5 de novembro de 2019
publicado às 17h17
Visitação ao Parque Nacional Marinho dos Abrolhos segue fechada

Visitacao ao Parque Nacional Marinho dos Abrolhos segue fechadaAnúncio da prorrogação da visitação foi feito na tarde de terça-feira (5), após reunião.

A suspensão da visitação ao Parque de Abrolhos, localizado na região sul da Bahia, por conta da chegada de manchas de óleo à região, foi prorrogada até o dia 14 de novembro. O anúncio foi feito, na tarde desta terça-feira (5), pelo chefe do parque, Fernando Pedro Marinho Repinaldo Filho, após a realização de uma reunião.

Nesta terça-feira, no entanto, o chefe do parque anunciou, por meio de uma Ordem de Serviço, que a prorrogação da suspensão das visitas, até o dia 14, tem como objetivo “garantir o máximo empenho das equipes envolvidas nos esforços de prevenção, controle e remoção do óleo, bem como a necessidade de minimizar ao máximo riscos a saúde de visitantes”.

A direção do parque informou que a suspensão da visitação leva em consideração a confirmação da chegada de resíduos no Parque Nacional Marinho dos Abrolhos, com subsequente chegada de fragmentos do petróleo nas ilhas Redonda e Siriba, bem como constatação de fragmentos em alguns pontos no mar, ainda que em quantidades pequenas e esparsas.

Diz que a decisão também leva em conta o fato de que a limpeza dos ambientes afetados exige grande esforço e mobilização de toda equipe do ICMBio, voluntários e militares mobilizados no Arquipélago dos Abrolhos, restrita aos horários de marés baixas.

Ainda de acordo com a direção do parque, a medida considera que nos próximos dias está previsto o início de ciclo de maré de sizígia (com maior amplitude na variação do nível do mar, consequente maior força na circulação de correntes marinhas no local), podendo haver novo aparecimento de fragmentos e mesmo a ressuspensão daqueles já aprisionado nas praias do Arquipélago dos Abrolhos.

Também nesta terça, as manchas de óleo voltaram a aparecer na cidade de Maraú, no baixo sul da Bahia. O registro foi na Praia da Bombaça, que fica no distrito de Barra Grande.

Os fragmentos serão recolhidos pela prefeitura de Maraú, que tem monitorado a região litorânea do município.

A volta das manchas tem sido frequente nas praias baianas, inclusive em Salvador. Também nesta terça, as praias de Pituaçu (que fica no bairro de mesmo nome), Pedra do Sal (em Itapuã) e Armação (no Costa Azul) voltaram a ser atingidas.

Outros dois municípios tiveram casos confirmados durante esta manhã: Nova Viçosa e Santa Cruz Cabrália. Com esses registros, a Bahia passa a ter 30 municípios atingidos, mais o Parque Nacional dos Abrolhos.

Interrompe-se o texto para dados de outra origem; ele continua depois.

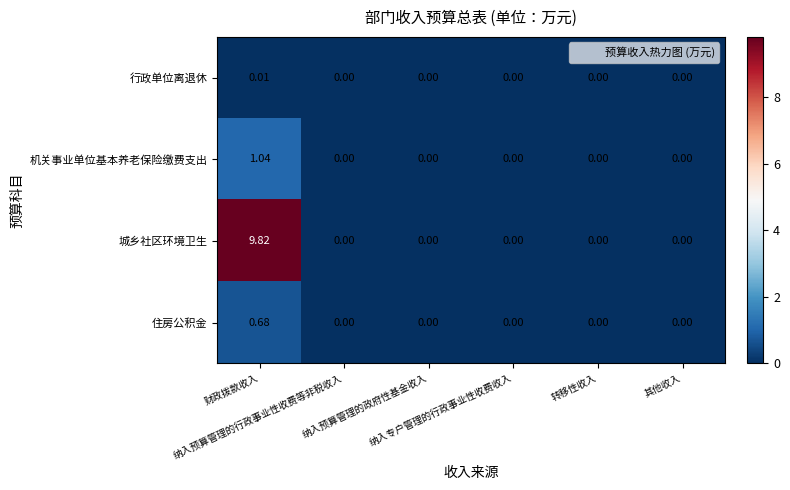

List the series in order of their peak value, lowest first.

行政单位离退休, 住房公积金, 机关事业单位基本养老保险缴费支出, 城乡社区环境卫生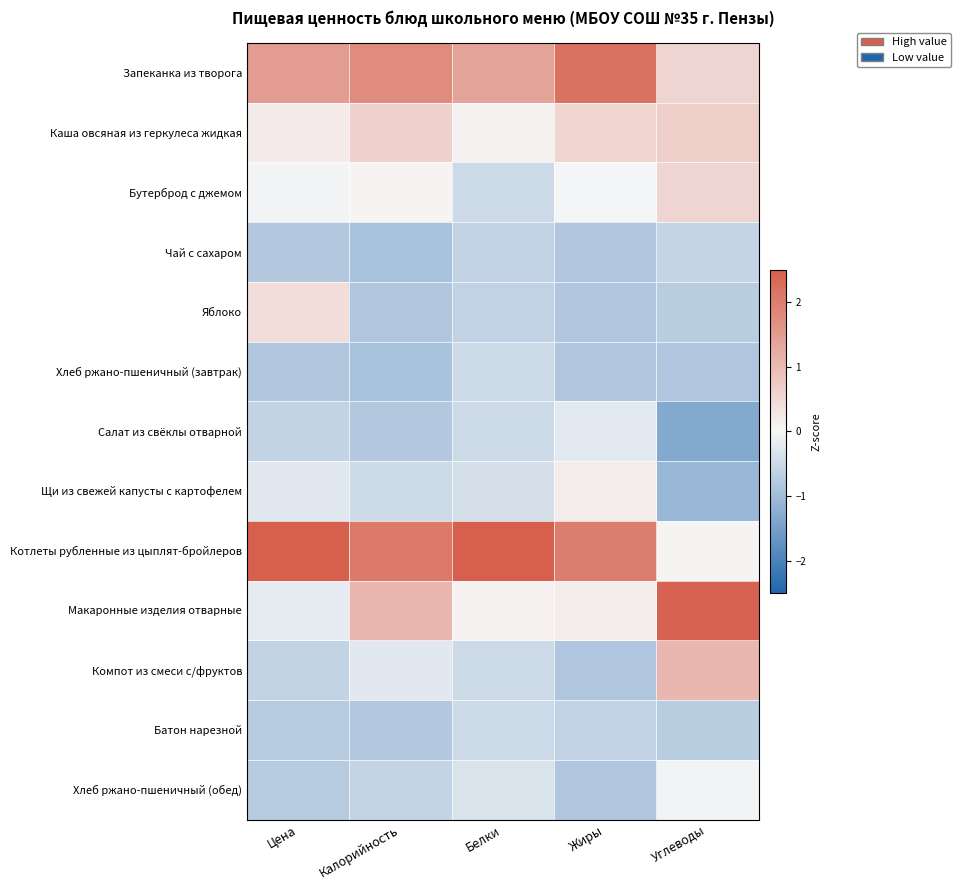

What is the spread (max minus min) of values at Калорийность?

3.0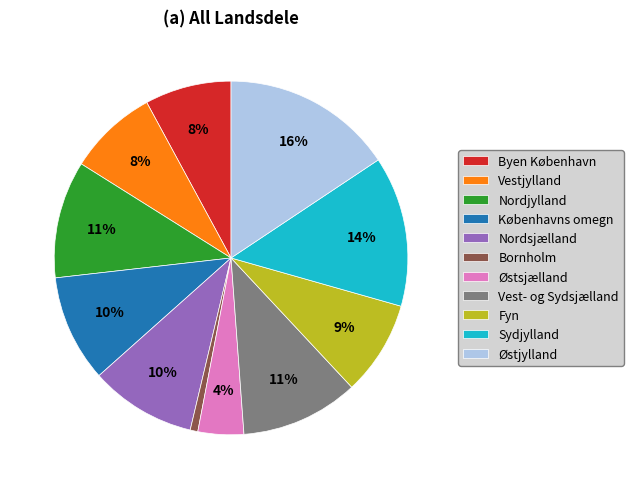

Count the number of slices in the pie.

11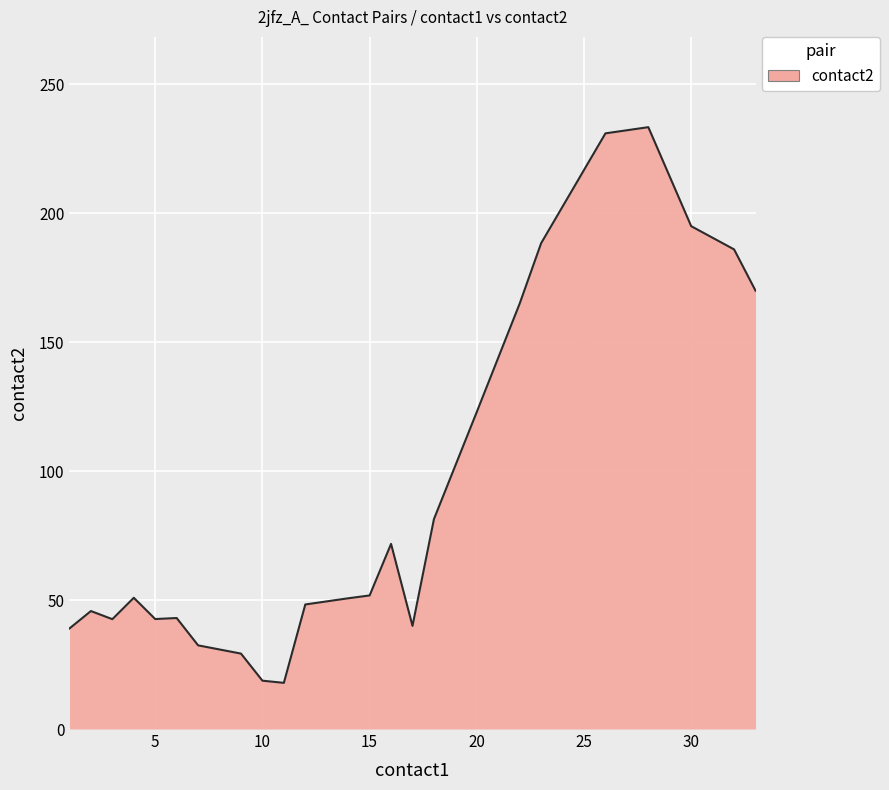

What is the maximum value shown in the chart?

233.4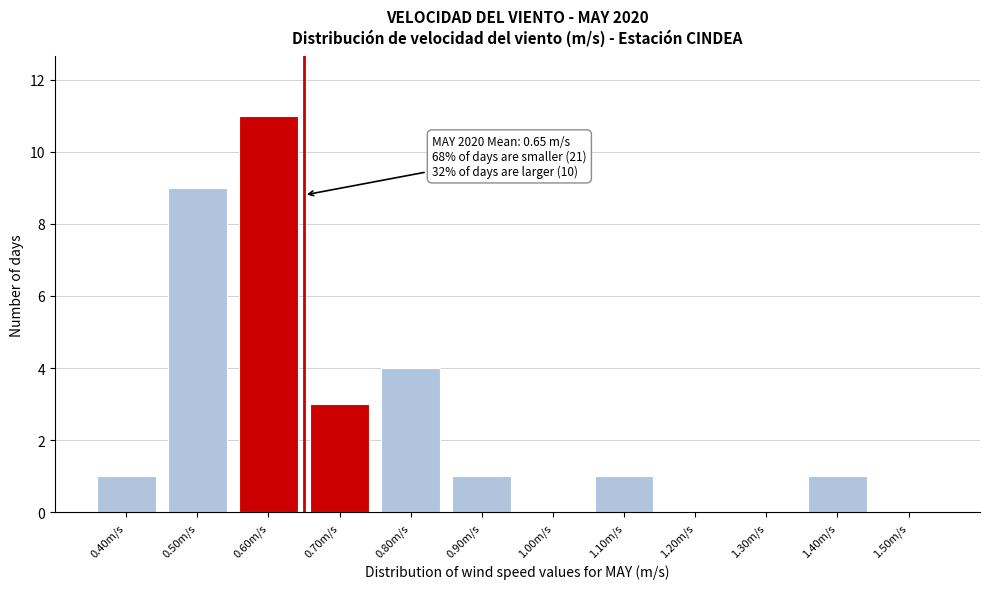

Which range on the x-axis has the tallest bar?

0.55 to 0.65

Na capital, a praia de Pedra do Sal, em Itapuã, voltou a receber manchas nesta terça (5). Na segunda-feira (4), equipes da Empresa de Limpeza Urbana do Salvador (Limpurb) estiveram no local para remover as placas de óleo, que foram encontradas principalmente nas pedras.

Durante esta manhã, as equipes voltaram a Itapuã para retirar fragmentos. Já em Pituaçu e Armação, pequenas manchas foram localizadas principalmente na beira da praia. O material foi removido pelas equipes, mas ainda não há informação de quanto foi retirado dos dois locais.

Manchas na Bahia

As manchas de óleo começaram a chegar à Bahia em 3 de outubro, quase um mês após o início do problema no país. Ao menos 30 cidades baianas e o Parque Nacional de Abrolhos já foram atingidos. O Governo do Estado decretou situação de emergência.

Os pequenos fragmentos de óleo foram detectados em Abrolhos – berço de baleias-jubarte e de espécies raras de corais foram confirmados pela Marinha no dia 2 de novembro. Por causa disso, a visitação a Abrolhos foi suspensa por três dias.

Desde o início da semana, quando praias de municípios próximos foram contaminadas, pescadores realizavam uma força-tarefa para impedir que o petróleo chegasse a essa região, porém a ação não impediu o problema.